## DATASET EXCERPTS:
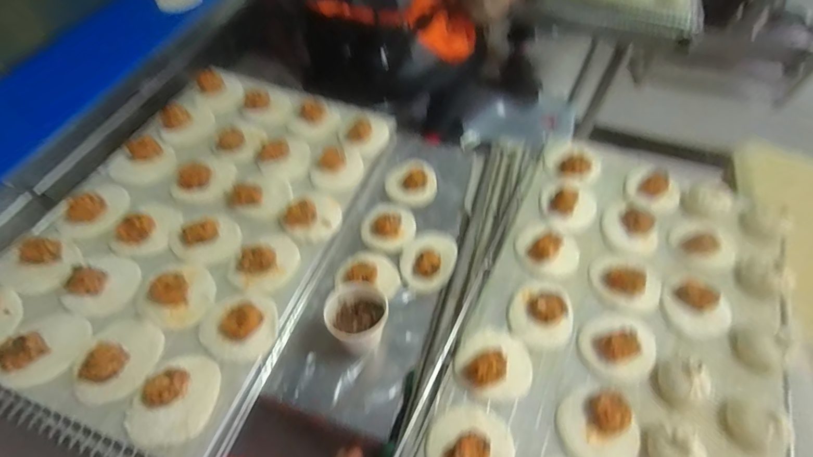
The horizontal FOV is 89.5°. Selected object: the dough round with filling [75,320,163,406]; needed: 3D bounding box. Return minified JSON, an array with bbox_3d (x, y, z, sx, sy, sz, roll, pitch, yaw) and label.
[{"bbox_3d":[-0.342,0.150,0.477,0.086,0.035,0.101,9,56,3],"label":"dough round with filling"}]

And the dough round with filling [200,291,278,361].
[{"bbox_3d":[-0.207,0.120,0.512,0.088,0.023,0.085,1,56,-2],"label":"dough round with filling"}]

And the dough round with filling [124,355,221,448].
[{"bbox_3d":[-0.257,0.191,0.454,0.100,0.027,0.078,-37,66,-24],"label":"dough round with filling"}]

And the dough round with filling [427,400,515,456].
[{"bbox_3d":[0.068,0.229,0.431,0.092,0.035,0.084,1,56,-2],"label":"dough round with filling"}]

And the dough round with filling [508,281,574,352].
[{"bbox_3d":[0.172,0.110,0.517,0.077,0.030,0.073,1,56,-2],"label":"dough round with filling"}]

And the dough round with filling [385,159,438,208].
[{"bbox_3d":[0.008,-0.082,0.700,0.088,0.044,0.076,3,56,-1],"label":"dough round with filling"}]

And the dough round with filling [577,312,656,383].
[{"bbox_3d":[0.264,0.141,0.501,0.092,0.028,0.083,-30,63,-21],"label":"dough round with filling"}]

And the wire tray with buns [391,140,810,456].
[{"bbox_3d":[0.281,0.144,0.509,0.412,0.062,0.604,23,59,12],"label":"wire tray with buns"}]

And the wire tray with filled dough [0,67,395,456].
[{"bbox_3d":[-0.312,-0.023,0.611,0.420,0.055,0.603,19,57,10],"label":"wire tray with filled dough"}]

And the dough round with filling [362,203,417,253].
[{"bbox_3d":[-0.026,-0.006,0.649,0.076,0.035,0.089,24,58,13],"label":"dough round with filling"}]

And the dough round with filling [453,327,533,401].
[{"bbox_3d":[0.106,0.153,0.483,0.088,0.036,0.085,1,56,-2],"label":"dough round with filling"}]

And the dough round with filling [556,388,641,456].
[{"bbox_3d":[0.214,0.219,0.449,0.083,0.031,0.078,1,56,-2],"label":"dough round with filling"}]

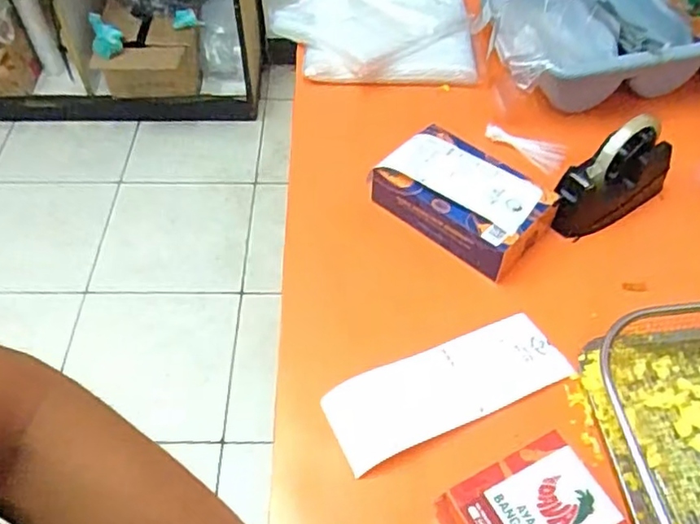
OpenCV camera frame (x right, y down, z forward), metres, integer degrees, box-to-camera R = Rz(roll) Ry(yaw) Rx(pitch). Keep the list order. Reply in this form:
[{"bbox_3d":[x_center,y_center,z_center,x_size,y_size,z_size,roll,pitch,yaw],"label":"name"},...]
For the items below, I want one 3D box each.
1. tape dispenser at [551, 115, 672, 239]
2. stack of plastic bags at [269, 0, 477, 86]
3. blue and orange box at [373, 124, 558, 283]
[{"bbox_3d":[0.298,-0.102,0.726,0.151,0.099,0.065,-27,56,-21],"label":"tape dispenser"},{"bbox_3d":[0.031,-0.365,0.964,0.290,0.056,0.263,-1,52,-1],"label":"stack of plastic bags"},{"bbox_3d":[0.126,-0.075,0.718,0.181,0.057,0.115,34,58,24],"label":"blue and orange box"}]

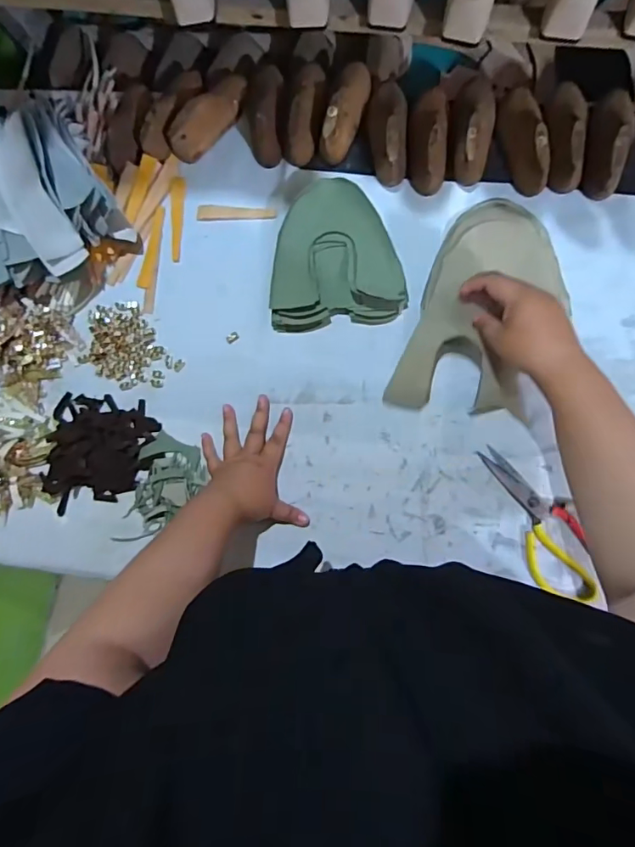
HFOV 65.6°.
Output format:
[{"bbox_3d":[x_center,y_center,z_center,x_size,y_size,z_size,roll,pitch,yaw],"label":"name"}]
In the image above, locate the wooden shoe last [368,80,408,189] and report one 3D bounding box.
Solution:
[{"bbox_3d":[0.090,-0.384,0.630,0.048,0.056,0.144,2,86,8],"label":"wooden shoe last"}]

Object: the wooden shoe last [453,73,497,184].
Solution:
[{"bbox_3d":[0.197,-0.375,0.617,0.049,0.059,0.136,5,87,8],"label":"wooden shoe last"}]

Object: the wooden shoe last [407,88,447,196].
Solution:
[{"bbox_3d":[0.141,-0.368,0.628,0.051,0.052,0.139,2,86,8],"label":"wooden shoe last"}]

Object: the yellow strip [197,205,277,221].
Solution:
[{"bbox_3d":[-0.113,-0.291,0.682,0.111,0.005,0.023,4,87,8],"label":"yellow strip"}]

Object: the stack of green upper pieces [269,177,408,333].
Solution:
[{"bbox_3d":[0.022,-0.216,0.638,0.166,0.033,0.176,-5,86,7],"label":"stack of green upper pieces"}]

## WORK REQUEST:
Without including any picture, print every record exactly as written above.

## FINISHED EXERCISE:
The horizontal FOV is 89.5°. Selected object: the dough round with filling [75,320,163,406]; needed: 3D bounding box. Return minified JSON, an array with bbox_3d (x, y, z, sx, sy, sz, roll, pitch, yaw) and label.
[{"bbox_3d":[-0.342,0.150,0.477,0.086,0.035,0.101,9,56,3],"label":"dough round with filling"}]

And the dough round with filling [200,291,278,361].
[{"bbox_3d":[-0.207,0.120,0.512,0.088,0.023,0.085,1,56,-2],"label":"dough round with filling"}]

And the dough round with filling [124,355,221,448].
[{"bbox_3d":[-0.257,0.191,0.454,0.100,0.027,0.078,-37,66,-24],"label":"dough round with filling"}]

And the dough round with filling [427,400,515,456].
[{"bbox_3d":[0.068,0.229,0.431,0.092,0.035,0.084,1,56,-2],"label":"dough round with filling"}]

And the dough round with filling [508,281,574,352].
[{"bbox_3d":[0.172,0.110,0.517,0.077,0.030,0.073,1,56,-2],"label":"dough round with filling"}]

And the dough round with filling [385,159,438,208].
[{"bbox_3d":[0.008,-0.082,0.700,0.088,0.044,0.076,3,56,-1],"label":"dough round with filling"}]

And the dough round with filling [577,312,656,383].
[{"bbox_3d":[0.264,0.141,0.501,0.092,0.028,0.083,-30,63,-21],"label":"dough round with filling"}]

And the wire tray with buns [391,140,810,456].
[{"bbox_3d":[0.281,0.144,0.509,0.412,0.062,0.604,23,59,12],"label":"wire tray with buns"}]

And the wire tray with filled dough [0,67,395,456].
[{"bbox_3d":[-0.312,-0.023,0.611,0.420,0.055,0.603,19,57,10],"label":"wire tray with filled dough"}]

And the dough round with filling [362,203,417,253].
[{"bbox_3d":[-0.026,-0.006,0.649,0.076,0.035,0.089,24,58,13],"label":"dough round with filling"}]

And the dough round with filling [453,327,533,401].
[{"bbox_3d":[0.106,0.153,0.483,0.088,0.036,0.085,1,56,-2],"label":"dough round with filling"}]

And the dough round with filling [556,388,641,456].
[{"bbox_3d":[0.214,0.219,0.449,0.083,0.031,0.078,1,56,-2],"label":"dough round with filling"}]

OpenCV camera frame (x right, y down, z forward), metres, integer degrees, box-to-camera R = Rz(roll) Ry(yaw) Rx(pitch). Keep the list order. Reply in this form:
[{"bbox_3d":[x_center,y_center,z_center,x_size,y_size,z_size,roll,pitch,yaw],"label":"name"},...]
For the items below, I want one 3D box each.
1. tape dispenser at [551, 115, 672, 239]
2. stack of plastic bags at [269, 0, 477, 86]
3. blue and orange box at [373, 124, 558, 283]
[{"bbox_3d":[0.298,-0.102,0.726,0.151,0.099,0.065,-27,56,-21],"label":"tape dispenser"},{"bbox_3d":[0.031,-0.365,0.964,0.290,0.056,0.263,-1,52,-1],"label":"stack of plastic bags"},{"bbox_3d":[0.126,-0.075,0.718,0.181,0.057,0.115,34,58,24],"label":"blue and orange box"}]

HFOV 65.6°.
Output format:
[{"bbox_3d":[x_center,y_center,z_center,x_size,y_size,z_size,roll,pitch,yaw],"label":"name"}]
In the image above, locate the wooden shoe last [368,80,408,189] and report one 3D bounding box.
Solution:
[{"bbox_3d":[0.090,-0.384,0.630,0.048,0.056,0.144,2,86,8],"label":"wooden shoe last"}]

Object: the wooden shoe last [453,73,497,184].
Solution:
[{"bbox_3d":[0.197,-0.375,0.617,0.049,0.059,0.136,5,87,8],"label":"wooden shoe last"}]

Object: the wooden shoe last [407,88,447,196].
Solution:
[{"bbox_3d":[0.141,-0.368,0.628,0.051,0.052,0.139,2,86,8],"label":"wooden shoe last"}]

Object: the yellow strip [197,205,277,221].
Solution:
[{"bbox_3d":[-0.113,-0.291,0.682,0.111,0.005,0.023,4,87,8],"label":"yellow strip"}]

Object: the stack of green upper pieces [269,177,408,333].
Solution:
[{"bbox_3d":[0.022,-0.216,0.638,0.166,0.033,0.176,-5,86,7],"label":"stack of green upper pieces"}]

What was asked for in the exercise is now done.